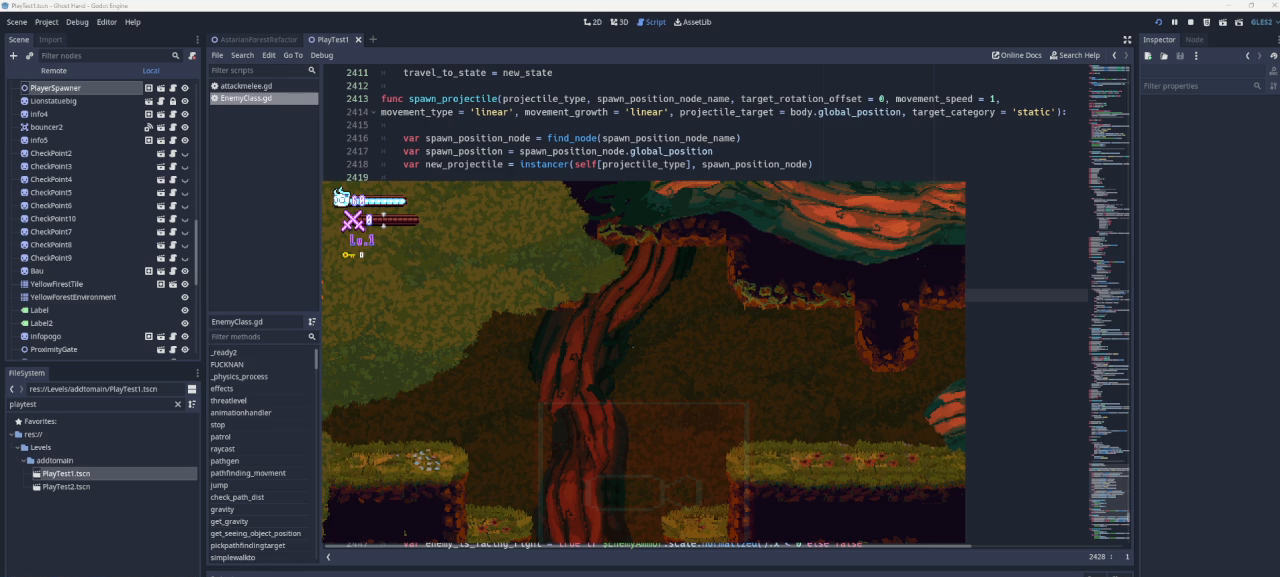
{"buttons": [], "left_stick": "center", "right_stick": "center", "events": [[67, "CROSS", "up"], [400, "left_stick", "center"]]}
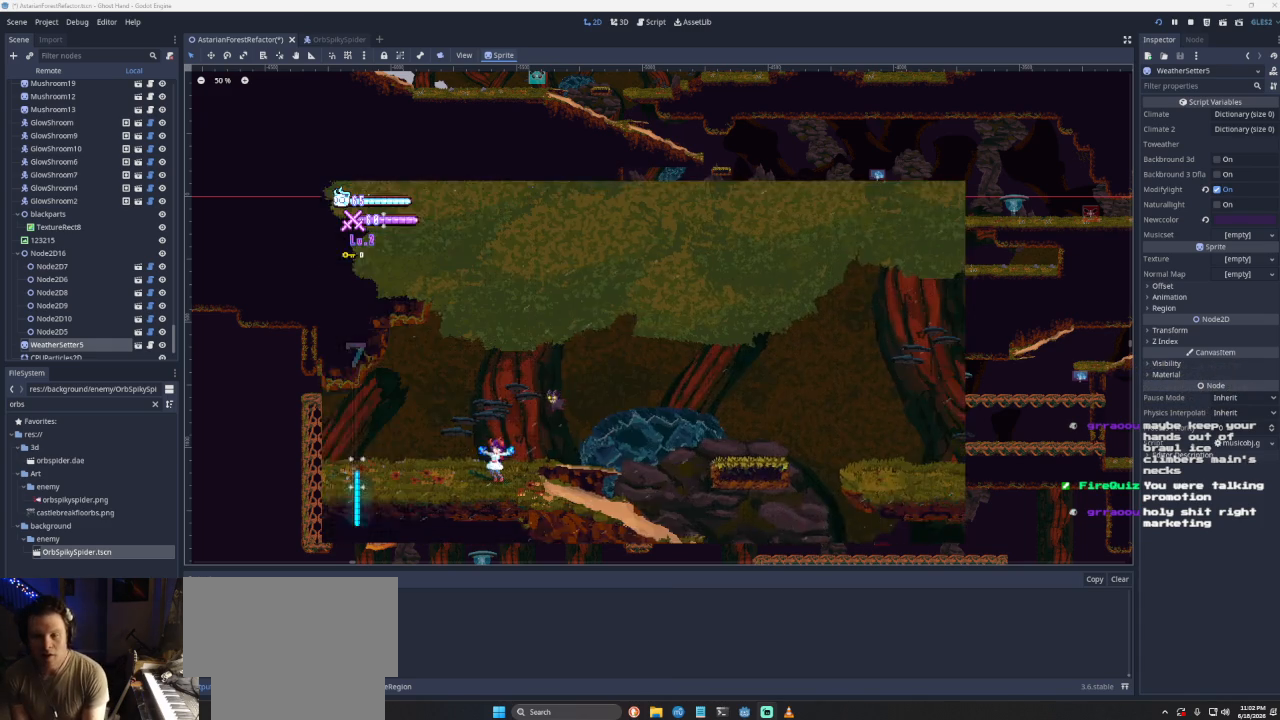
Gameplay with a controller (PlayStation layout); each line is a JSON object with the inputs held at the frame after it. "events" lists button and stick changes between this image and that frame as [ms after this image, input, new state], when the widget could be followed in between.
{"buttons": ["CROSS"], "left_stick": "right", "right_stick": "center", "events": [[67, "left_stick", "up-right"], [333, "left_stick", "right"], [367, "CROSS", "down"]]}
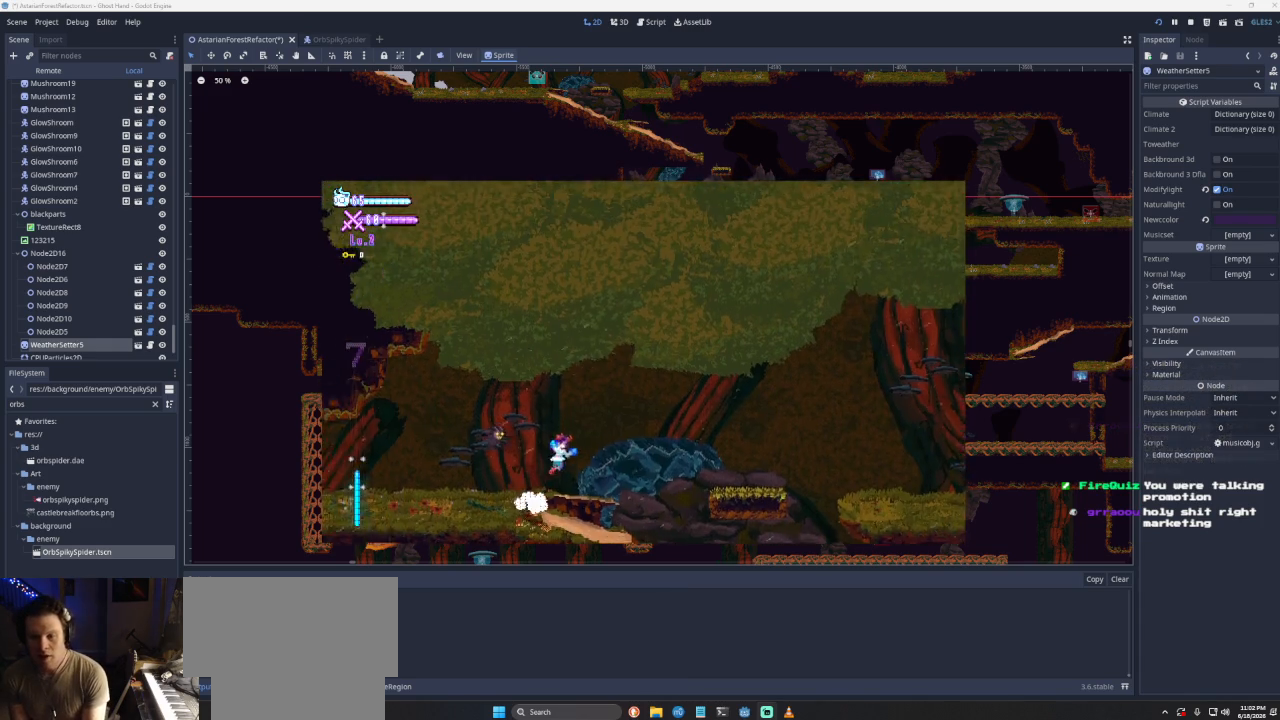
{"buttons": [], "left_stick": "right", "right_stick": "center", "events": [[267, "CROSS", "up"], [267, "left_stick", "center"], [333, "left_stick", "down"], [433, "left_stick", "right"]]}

§ **EXERCISE DIRECTIONS**
Images are to be left out; everything else in the material must be written out exactly.

§ **SOLUTION TO THIS EXERCISE**
{"buttons": [], "left_stick": "center", "right_stick": "center", "events": [[67, "CROSS", "up"], [400, "left_stick", "center"]]}
Gameplay with a controller (PlayStation layout); each line is a JSON object with the inputs held at the frame after it. "events" lists button and stick changes between this image and that frame as [ms after this image, input, new state], when the widget could be followed in between.
{"buttons": ["CROSS"], "left_stick": "right", "right_stick": "center", "events": [[67, "left_stick", "up-right"], [333, "left_stick", "right"], [367, "CROSS", "down"]]}
{"buttons": [], "left_stick": "right", "right_stick": "center", "events": [[267, "CROSS", "up"], [267, "left_stick", "center"], [333, "left_stick", "down"], [433, "left_stick", "right"]]}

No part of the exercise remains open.